[Date Prev][Date Next] [Thread Prev][Thread Next] [Date Index] [Thread Index]

Re: [SOLVED, sort of] System unusably slow after Debian upgrade.



Hello again all,

For those of you who haven't been watching, here's the problem, er, in
a nutshell:

After a Debian upgrade in two steps from Jessie to Stretch and then
from Stretch to Buster on an old Intel E3815-powered box, performance
was degraded by at least one, and usually more than two orders of
magnitude (around ten times slower at the command prompt, and hundreds
of times slower using a GUI), effectively making the box unusable.

The absurdly reduced demonstration was, from the bash command line, to
remove a big file from RAM disc - which took nearly ten seconds on the
box with Buster and under a second on an identical box running Jessie.
I'd already removed everyything I could think of that might be causing
the problem (including AppArmor), and I even removed systemd.  No joy.

======================================================================
Thanks Nicholas and Thomas, good calls but (as it turns out) I didn't
need to get on my bike, and it definitely wasn't a network problem.

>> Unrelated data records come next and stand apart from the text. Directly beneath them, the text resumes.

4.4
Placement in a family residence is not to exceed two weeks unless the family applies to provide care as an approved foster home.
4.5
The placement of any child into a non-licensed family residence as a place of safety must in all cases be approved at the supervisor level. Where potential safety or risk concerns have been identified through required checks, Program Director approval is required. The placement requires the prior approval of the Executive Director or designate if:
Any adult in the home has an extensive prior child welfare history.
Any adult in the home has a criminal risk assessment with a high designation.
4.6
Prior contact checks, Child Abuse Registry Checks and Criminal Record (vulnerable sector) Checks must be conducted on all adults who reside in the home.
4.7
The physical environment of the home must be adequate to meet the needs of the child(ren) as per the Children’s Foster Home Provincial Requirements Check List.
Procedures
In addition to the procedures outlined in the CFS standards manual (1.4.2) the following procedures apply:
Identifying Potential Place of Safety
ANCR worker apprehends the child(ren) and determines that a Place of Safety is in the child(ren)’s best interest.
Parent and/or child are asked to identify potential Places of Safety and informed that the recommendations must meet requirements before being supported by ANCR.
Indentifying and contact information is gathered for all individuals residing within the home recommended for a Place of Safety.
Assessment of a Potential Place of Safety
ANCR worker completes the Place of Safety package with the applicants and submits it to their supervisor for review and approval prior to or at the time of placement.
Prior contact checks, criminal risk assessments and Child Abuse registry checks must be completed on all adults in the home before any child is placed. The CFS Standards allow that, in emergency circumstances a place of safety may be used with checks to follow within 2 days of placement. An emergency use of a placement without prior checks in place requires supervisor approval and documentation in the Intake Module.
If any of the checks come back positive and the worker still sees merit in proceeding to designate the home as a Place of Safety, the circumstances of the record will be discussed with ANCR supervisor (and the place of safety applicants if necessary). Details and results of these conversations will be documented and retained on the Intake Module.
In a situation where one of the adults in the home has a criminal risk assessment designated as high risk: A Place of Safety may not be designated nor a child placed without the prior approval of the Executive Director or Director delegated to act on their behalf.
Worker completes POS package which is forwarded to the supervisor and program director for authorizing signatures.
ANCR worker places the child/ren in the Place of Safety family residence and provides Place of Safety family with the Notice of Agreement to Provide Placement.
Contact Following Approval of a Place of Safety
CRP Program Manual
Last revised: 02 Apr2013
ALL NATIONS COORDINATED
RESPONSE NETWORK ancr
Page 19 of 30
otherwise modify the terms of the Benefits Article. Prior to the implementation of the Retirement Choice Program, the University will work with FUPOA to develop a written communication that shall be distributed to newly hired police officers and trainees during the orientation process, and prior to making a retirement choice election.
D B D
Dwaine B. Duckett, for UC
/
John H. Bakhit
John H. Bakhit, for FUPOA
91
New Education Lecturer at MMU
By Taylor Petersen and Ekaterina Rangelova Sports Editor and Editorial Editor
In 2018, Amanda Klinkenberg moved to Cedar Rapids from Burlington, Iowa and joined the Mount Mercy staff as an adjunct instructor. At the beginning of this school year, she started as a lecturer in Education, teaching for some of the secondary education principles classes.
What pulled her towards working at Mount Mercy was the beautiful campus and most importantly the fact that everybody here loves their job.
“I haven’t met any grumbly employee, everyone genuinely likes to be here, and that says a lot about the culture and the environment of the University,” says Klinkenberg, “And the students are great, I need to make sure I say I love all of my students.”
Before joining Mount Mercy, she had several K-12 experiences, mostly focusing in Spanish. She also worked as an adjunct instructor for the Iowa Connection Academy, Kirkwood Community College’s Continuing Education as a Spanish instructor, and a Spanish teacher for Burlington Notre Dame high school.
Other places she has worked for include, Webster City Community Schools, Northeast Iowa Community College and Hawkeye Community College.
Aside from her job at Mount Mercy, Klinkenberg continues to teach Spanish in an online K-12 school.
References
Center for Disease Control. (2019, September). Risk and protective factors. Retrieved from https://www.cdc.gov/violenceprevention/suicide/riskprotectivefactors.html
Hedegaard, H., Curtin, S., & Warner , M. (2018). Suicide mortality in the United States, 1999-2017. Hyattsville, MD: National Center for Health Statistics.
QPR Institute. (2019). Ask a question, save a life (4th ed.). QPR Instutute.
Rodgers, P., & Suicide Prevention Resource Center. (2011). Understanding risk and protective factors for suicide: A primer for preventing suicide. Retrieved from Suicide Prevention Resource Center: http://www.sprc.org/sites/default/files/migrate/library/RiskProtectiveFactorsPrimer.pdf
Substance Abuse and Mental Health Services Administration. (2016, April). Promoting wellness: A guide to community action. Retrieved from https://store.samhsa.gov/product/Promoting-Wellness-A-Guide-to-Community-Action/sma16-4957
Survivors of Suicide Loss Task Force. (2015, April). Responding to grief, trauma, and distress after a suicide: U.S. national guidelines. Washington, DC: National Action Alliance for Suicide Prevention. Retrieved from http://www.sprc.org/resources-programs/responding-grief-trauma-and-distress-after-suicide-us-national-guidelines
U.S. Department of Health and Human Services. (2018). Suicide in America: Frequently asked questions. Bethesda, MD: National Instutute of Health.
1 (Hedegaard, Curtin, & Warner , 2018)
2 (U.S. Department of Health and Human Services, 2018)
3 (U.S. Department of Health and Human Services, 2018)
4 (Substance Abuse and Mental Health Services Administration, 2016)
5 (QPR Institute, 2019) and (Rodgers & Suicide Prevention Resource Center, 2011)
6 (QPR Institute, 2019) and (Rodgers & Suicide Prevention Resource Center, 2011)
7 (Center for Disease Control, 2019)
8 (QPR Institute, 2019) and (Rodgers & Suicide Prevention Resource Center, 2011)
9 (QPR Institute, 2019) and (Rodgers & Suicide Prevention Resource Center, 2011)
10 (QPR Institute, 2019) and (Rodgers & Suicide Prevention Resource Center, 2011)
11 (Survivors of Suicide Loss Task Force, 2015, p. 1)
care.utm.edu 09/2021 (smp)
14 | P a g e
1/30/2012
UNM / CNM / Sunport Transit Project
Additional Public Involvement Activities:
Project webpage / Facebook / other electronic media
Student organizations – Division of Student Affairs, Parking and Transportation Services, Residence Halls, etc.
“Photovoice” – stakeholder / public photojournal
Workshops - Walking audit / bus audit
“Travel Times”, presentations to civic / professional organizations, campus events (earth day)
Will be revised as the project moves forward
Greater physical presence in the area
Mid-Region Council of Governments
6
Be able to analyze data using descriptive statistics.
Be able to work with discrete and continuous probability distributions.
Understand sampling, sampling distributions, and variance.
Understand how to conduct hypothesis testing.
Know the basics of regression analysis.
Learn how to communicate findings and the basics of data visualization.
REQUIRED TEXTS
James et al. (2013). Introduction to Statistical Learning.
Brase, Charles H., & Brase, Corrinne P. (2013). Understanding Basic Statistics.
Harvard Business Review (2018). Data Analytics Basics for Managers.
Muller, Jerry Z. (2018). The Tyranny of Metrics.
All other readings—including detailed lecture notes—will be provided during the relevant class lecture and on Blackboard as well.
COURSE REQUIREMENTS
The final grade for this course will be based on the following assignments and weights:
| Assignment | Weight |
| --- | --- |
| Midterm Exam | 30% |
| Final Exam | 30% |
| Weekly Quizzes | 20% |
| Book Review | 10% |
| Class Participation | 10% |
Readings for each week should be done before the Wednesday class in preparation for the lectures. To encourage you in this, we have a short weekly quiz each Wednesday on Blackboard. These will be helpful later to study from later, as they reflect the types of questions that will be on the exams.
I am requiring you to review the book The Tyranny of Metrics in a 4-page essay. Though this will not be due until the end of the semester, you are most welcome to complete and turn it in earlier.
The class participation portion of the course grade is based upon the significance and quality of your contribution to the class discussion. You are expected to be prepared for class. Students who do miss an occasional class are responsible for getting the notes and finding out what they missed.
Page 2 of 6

On Sat, 29 Feb 2020, Nicholas Geovanis wrote:
On Sat, Feb 29, 2020, Thomas Schmitt wrote:
> G.W. Haywood wrote:
> > It's just like the machine is
> > suddenly being powered by an 8080 instead of an E3815...
>
> Lacking any ideas what might be the problem, i'd try Live ISOs of
> Debian 9 and Debian 8 whether their systems show the same problem.

A good recommendation I think.

Not a bad idea, but - given that I know the box was fine for several
years when it was running Jessie - I'm not sure what it would tell me.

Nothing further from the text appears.